----- DATASET RECORDS -----
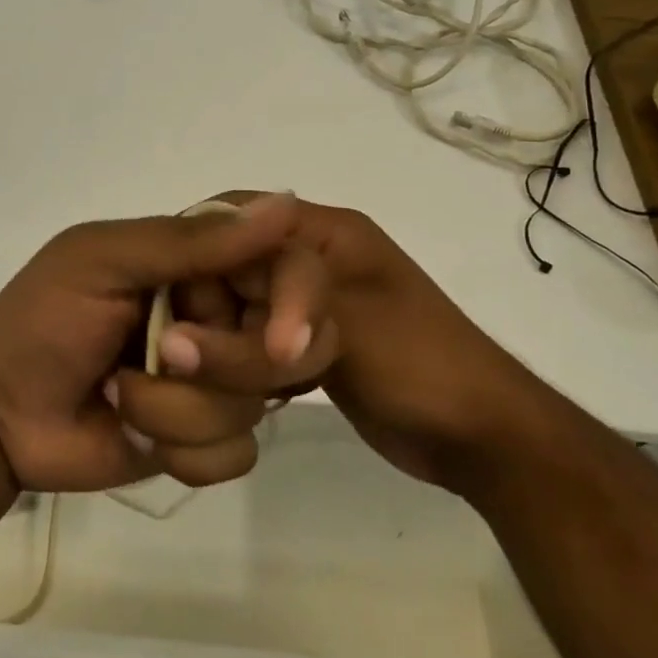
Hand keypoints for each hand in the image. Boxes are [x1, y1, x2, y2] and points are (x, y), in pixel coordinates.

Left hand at [0, 193, 331, 494]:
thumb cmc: (42, 318)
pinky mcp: (205, 438)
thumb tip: (286, 203)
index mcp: (203, 262)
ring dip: (178, 410)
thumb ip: (189, 242)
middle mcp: (222, 316)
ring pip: (255, 407)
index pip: (289, 266)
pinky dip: (182, 450)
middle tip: (162, 354)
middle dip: (226, 364)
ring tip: (117, 393)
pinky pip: (235, 454)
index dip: (299, 301)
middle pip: (292, 347)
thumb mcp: (102, 262)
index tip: (279, 340)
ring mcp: (217, 381)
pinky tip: (131, 431)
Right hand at [189, 193, 546, 494]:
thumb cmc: (422, 365)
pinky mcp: (304, 345)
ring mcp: (306, 305)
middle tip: (204, 361)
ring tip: (233, 385)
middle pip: (227, 269)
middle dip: (212, 315)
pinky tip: (244, 396)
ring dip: (227, 348)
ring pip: (235, 310)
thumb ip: (261, 324)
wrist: (482, 437)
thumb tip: (174, 342)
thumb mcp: (346, 328)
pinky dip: (242, 368)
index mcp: (323, 233)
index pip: (234, 219)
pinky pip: (251, 344)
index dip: (200, 257)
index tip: (180, 314)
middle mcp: (308, 259)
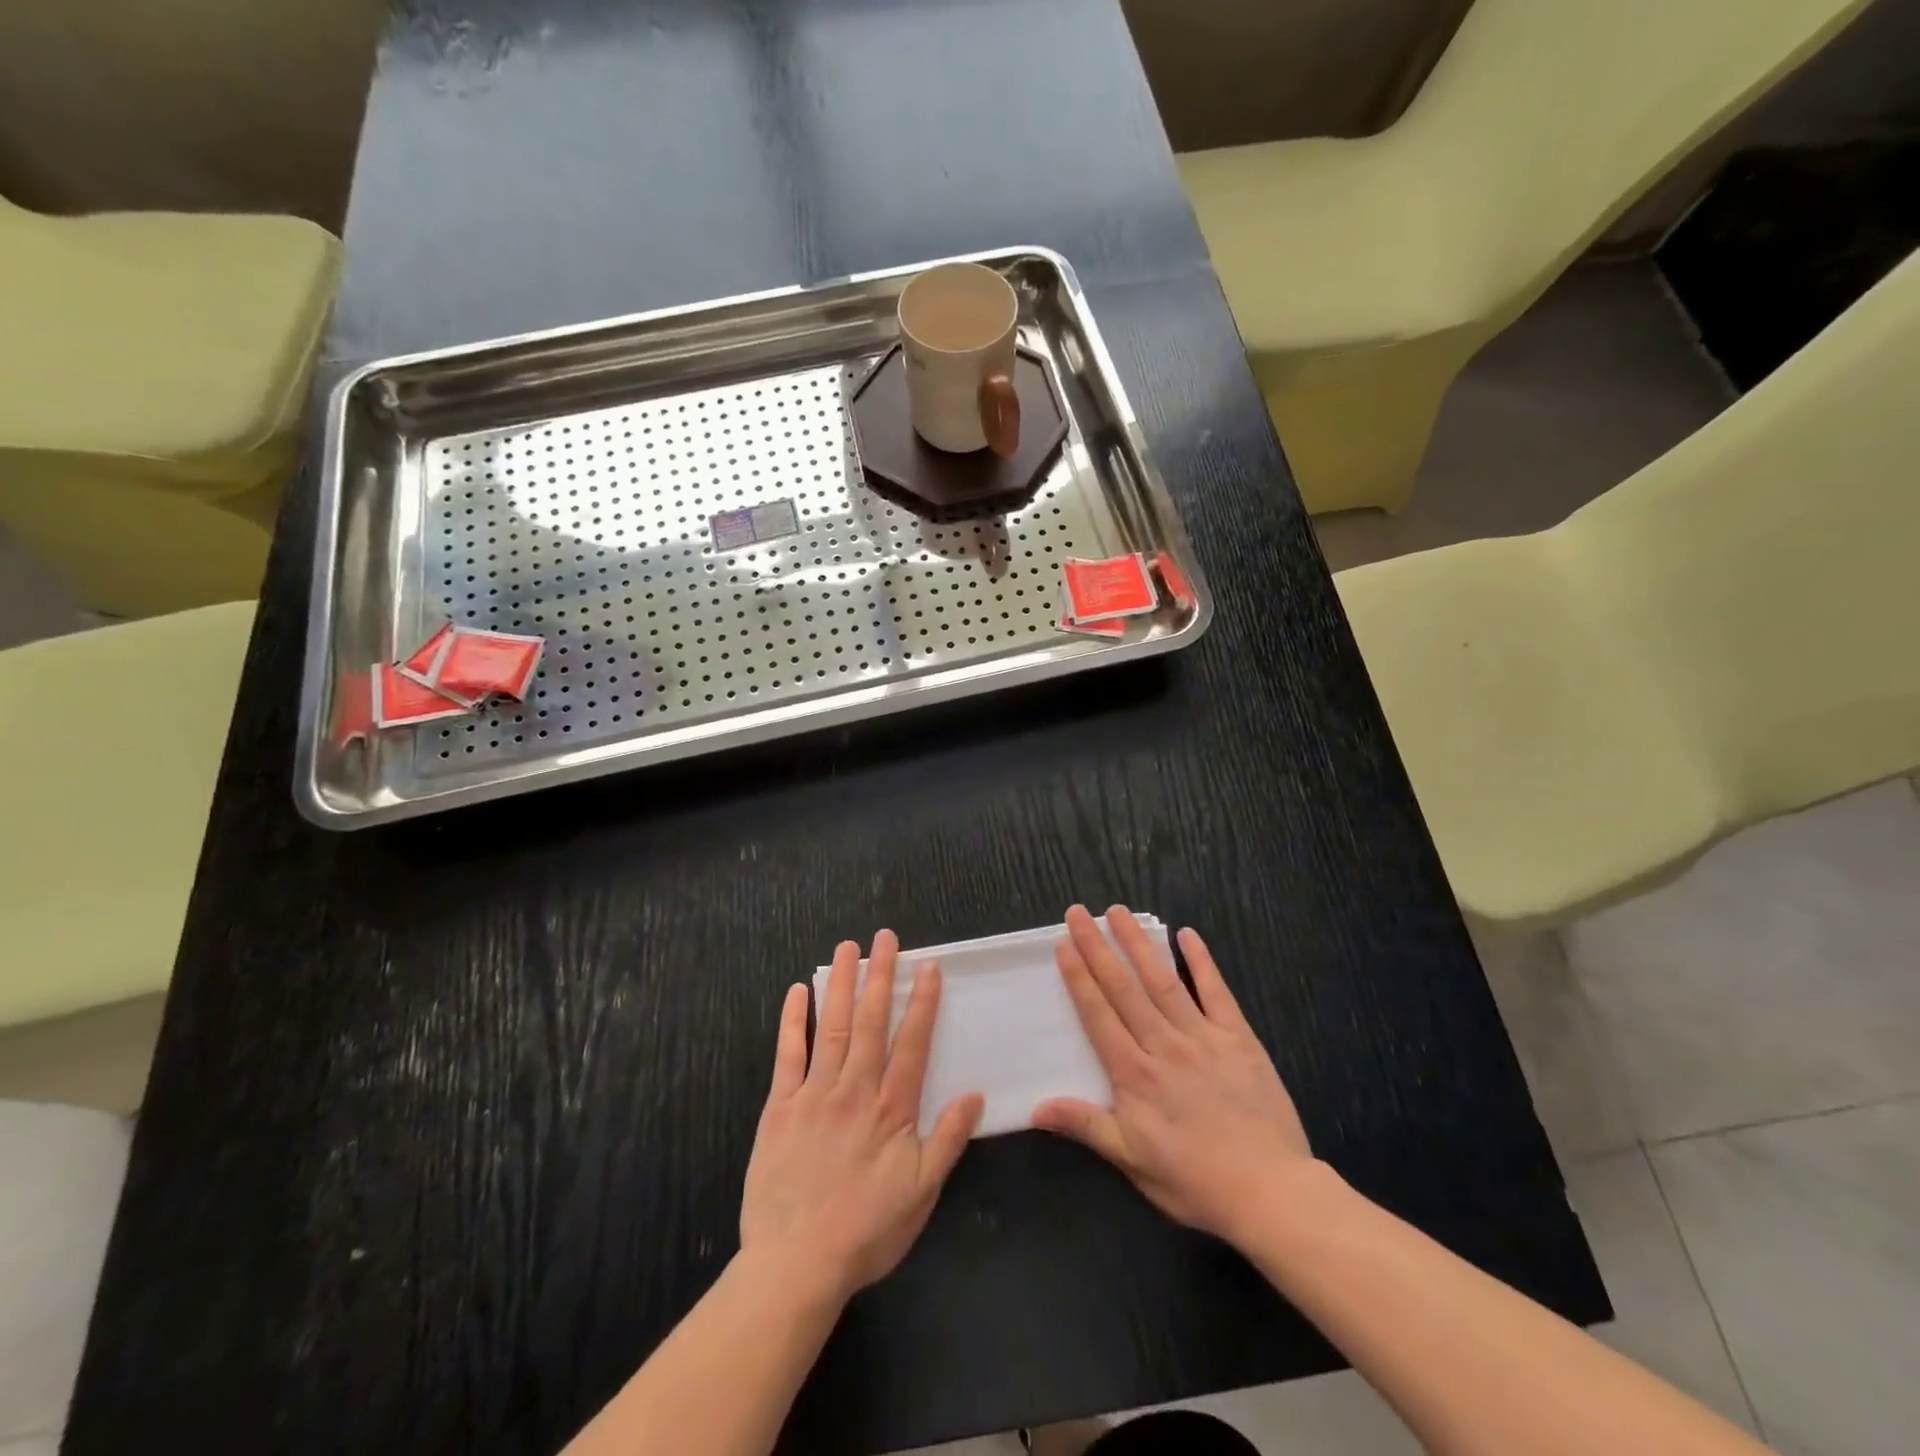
-----
### PROBLEM REQUIREMENTS
Above are records; repeat only the lines starting at the line with "ring tip: (117, 393)" and ending at the line with "ring tip: (233, 385)", exactly as they appear, both included.

### RESPONSE AREA
ring tip: (117, 393)
pinky pip: (235, 454)
index dip: (299, 301)
middle pip: (292, 347)
thumb mcp: (102, 262)
index tip: (279, 340)
ring mcp: (217, 381)
pinky tip: (131, 431)
Right hand at [189, 193, 546, 494]:
thumb cmc: (422, 365)
pinky mcp: (304, 345)
ring mcp: (306, 305)
middle tip: (204, 361)
ring tip: (233, 385)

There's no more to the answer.